This series has been written to demystify the authorization procedure and address common application mistakes – as seen first-hand by compliance consultants and co-author of this series, The Thistle Initiatives Group.

Threshold Conditions  

In order for an application for authorization or registration to be successful, firms must ensure that they meet the FCA’s Threshold Conditions. Central to this is the FCA’s requirement that firms be “ready, willing and organized”.

The FCA’s Threshold Conditions can effectively be summed up as:

  • Location of offices: Is the firm and its senior management/decision-making function based in the UK, and, if there are overseas influences or involvement, how do these impact the firm?
  • Supervision: Can the firm be effectively supervised by the FCA as part of meeting its own statutory obligations? The firm must demonstrate how it can effectively meet and report on its obligations while maintaining open and competent communication with the FCA.
  • Resources: Can the firm demonstrate that it has appropriate resources currently in place in order to meet its regulatory obligations? This includes both financial and non-financial resources.
  • Management: Is the senior management team appropriately skilled and able to run the business, and is it of a good professional, personal, and financial standing to discharge its obligations under the regulatory regime?
  • Business model: Have the firm’s business model, structure, and products been established with the customer in mind, and do they risk impacting the FCA’s statutory objectives?

The Application Process

Provided firms can meet the FCA’s Threshold Conditions and are “ready, willing, and organized,” applicant firms have two options: direct authorization and appointed representative/tied agent status.

# Exercise brief:
Name each of the FCA's Threshold Conditions as summed up in the passage on FCA authorization.

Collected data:
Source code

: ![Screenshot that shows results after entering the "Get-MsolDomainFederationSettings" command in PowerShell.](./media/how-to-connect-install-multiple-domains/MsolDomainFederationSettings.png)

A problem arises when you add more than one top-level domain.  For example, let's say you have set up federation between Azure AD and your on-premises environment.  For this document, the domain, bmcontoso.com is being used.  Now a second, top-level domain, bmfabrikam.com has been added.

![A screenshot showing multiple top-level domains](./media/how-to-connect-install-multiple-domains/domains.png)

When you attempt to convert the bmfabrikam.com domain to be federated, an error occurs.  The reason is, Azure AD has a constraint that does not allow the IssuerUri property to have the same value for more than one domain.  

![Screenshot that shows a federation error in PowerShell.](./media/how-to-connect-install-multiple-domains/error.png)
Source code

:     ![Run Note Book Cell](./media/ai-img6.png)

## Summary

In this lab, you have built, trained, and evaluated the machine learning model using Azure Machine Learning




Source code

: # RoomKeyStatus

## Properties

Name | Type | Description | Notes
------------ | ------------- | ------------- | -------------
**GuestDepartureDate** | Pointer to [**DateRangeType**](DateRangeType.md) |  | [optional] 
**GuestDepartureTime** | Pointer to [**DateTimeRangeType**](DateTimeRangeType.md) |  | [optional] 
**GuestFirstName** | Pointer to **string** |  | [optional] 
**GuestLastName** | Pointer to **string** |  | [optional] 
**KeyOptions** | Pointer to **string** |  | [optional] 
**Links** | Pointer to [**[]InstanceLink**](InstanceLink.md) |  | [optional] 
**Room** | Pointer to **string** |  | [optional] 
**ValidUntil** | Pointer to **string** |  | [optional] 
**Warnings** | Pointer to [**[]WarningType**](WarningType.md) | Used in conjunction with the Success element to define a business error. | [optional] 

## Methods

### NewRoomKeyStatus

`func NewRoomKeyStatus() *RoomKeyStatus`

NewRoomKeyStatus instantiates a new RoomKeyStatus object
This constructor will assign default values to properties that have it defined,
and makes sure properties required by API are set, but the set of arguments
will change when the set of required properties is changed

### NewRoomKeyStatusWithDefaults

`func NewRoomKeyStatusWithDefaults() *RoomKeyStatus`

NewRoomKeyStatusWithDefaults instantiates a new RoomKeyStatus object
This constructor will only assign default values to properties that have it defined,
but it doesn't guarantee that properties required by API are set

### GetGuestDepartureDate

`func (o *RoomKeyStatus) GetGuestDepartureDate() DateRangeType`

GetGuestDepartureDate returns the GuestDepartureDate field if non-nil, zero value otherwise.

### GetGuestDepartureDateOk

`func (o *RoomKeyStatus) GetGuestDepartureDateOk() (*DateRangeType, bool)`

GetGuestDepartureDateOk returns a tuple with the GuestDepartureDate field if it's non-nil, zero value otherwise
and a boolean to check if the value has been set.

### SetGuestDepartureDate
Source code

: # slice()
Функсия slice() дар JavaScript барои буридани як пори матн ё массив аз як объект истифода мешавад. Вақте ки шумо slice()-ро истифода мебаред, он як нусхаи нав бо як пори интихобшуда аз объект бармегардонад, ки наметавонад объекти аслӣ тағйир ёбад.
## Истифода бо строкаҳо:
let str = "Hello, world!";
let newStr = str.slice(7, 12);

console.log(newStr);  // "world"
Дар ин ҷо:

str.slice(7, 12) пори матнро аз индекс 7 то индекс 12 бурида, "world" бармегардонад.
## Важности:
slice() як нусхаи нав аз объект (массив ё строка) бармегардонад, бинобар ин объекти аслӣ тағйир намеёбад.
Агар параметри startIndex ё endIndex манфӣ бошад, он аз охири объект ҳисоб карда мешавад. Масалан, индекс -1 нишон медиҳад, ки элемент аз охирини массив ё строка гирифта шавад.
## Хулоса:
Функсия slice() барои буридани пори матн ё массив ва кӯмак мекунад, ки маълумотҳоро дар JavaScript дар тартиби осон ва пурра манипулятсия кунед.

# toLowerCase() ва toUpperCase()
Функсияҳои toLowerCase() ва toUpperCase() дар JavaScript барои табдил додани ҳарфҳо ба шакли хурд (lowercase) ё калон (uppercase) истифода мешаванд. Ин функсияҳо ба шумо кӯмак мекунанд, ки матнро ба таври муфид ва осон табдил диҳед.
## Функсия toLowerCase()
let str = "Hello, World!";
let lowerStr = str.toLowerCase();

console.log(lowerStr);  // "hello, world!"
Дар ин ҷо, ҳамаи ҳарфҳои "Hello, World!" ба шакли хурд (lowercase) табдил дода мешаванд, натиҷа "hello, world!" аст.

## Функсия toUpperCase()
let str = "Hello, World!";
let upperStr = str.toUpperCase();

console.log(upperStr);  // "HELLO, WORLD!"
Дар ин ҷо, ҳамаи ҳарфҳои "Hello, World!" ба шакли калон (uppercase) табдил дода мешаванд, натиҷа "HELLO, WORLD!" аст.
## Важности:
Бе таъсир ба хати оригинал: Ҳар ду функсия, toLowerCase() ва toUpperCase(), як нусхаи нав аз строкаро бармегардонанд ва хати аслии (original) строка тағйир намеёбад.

# Result of this task:
Location of offices, Supervision, Resources, Management, Business model